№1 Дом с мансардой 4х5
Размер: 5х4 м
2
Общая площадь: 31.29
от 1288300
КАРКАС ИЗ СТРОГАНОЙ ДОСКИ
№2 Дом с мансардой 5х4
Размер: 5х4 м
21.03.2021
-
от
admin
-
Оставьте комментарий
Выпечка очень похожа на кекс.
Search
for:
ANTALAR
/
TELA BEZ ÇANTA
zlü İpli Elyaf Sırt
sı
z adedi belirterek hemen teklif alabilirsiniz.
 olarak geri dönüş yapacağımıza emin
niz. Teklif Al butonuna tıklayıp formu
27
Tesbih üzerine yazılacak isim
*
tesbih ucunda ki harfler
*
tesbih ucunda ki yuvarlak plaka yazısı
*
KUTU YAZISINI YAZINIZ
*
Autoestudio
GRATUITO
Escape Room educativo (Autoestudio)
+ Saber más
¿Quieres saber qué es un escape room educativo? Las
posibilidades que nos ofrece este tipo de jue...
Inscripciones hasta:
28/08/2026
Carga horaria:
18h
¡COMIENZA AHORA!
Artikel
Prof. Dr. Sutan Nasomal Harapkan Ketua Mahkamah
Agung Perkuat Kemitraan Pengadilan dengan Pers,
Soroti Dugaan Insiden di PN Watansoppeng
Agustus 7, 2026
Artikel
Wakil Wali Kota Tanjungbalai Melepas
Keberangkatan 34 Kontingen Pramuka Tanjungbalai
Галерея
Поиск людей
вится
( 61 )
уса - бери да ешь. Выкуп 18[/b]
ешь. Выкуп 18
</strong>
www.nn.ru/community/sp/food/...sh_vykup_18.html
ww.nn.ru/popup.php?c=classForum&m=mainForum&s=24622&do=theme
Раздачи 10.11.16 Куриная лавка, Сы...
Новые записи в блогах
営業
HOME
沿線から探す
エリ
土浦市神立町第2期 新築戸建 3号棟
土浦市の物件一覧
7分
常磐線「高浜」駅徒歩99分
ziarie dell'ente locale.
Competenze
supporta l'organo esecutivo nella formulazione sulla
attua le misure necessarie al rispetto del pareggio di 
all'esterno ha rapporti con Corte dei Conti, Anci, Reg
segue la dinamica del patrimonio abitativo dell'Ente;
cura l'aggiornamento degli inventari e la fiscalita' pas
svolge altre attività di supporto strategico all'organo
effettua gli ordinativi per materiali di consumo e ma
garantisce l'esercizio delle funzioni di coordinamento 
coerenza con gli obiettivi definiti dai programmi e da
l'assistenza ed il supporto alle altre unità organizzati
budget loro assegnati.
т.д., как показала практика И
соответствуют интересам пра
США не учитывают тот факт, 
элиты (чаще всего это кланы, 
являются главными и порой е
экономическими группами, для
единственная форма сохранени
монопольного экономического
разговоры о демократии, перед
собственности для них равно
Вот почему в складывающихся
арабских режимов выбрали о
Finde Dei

- INSTRUCTIONS TO FOLLOW: Output an exact copy of the listing.

- RESULT OF THE TASK:
№1 Дом с мансардой 4х5
Размер: 5х4 м
2
Общая площадь: 31.29
от 1288300
КАРКАС ИЗ СТРОГАНОЙ ДОСКИ
№2 Дом с мансардой 5х4
Размер: 5х4 м
21.03.2021
-
от
admin
-
Оставьте комментарий
Выпечка очень похожа на кекс.
Search
for:
ANTALAR
/
TELA BEZ ÇANTA
zlü İpli Elyaf Sırt
sı
z adedi belirterek hemen teklif alabilirsiniz.
 olarak geri dönüş yapacağımıza emin
niz. Teklif Al butonuna tıklayıp formu
27
Tesbih üzerine yazılacak isim
*
tesbih ucunda ki harfler
*
tesbih ucunda ki yuvarlak plaka yazısı
*
KUTU YAZISINI YAZINIZ
*
Autoestudio
GRATUITO
Escape Room educativo (Autoestudio)
+ Saber más
¿Quieres saber qué es un escape room educativo? Las
posibilidades que nos ofrece este tipo de jue...
Inscripciones hasta:
28/08/2026
Carga horaria:
18h
¡COMIENZA AHORA!
Artikel
Prof. Dr. Sutan Nasomal Harapkan Ketua Mahkamah
Agung Perkuat Kemitraan Pengadilan dengan Pers,
Soroti Dugaan Insiden di PN Watansoppeng
Agustus 7, 2026
Artikel
Wakil Wali Kota Tanjungbalai Melepas
Keberangkatan 34 Kontingen Pramuka Tanjungbalai
Галерея
Поиск людей
вится
( 61 )
уса - бери да ешь. Выкуп 18[/b]
ешь. Выкуп 18
</strong>
www.nn.ru/community/sp/food/...sh_vykup_18.html
ww.nn.ru/popup.php?c=classForum&m=mainForum&s=24622&do=theme
Раздачи 10.11.16 Куриная лавка, Сы...
Новые записи в блогах
営業
HOME
沿線から探す
エリ
土浦市神立町第2期 新築戸建 3号棟
土浦市の物件一覧
7分
常磐線「高浜」駅徒歩99分
ziarie dell'ente locale.
Competenze
supporta l'organo esecutivo nella formulazione sulla
attua le misure necessarie al rispetto del pareggio di 
all'esterno ha rapporti con Corte dei Conti, Anci, Reg
segue la dinamica del patrimonio abitativo dell'Ente;
cura l'aggiornamento degli inventari e la fiscalita' pas
svolge altre attività di supporto strategico all'organo
effettua gli ordinativi per materiali di consumo e ma
garantisce l'esercizio delle funzioni di coordinamento 
coerenza con gli obiettivi definiti dai programmi e da
l'assistenza ed il supporto alle altre unità organizzati
budget loro assegnati.
т.д., как показала практика И
соответствуют интересам пра
США не учитывают тот факт, 
элиты (чаще всего это кланы, 
являются главными и порой е
экономическими группами, для
единственная форма сохранени
монопольного экономического
разговоры о демократии, перед
собственности для них равно
Вот почему в складывающихся
арабских режимов выбрали о
Finde Dei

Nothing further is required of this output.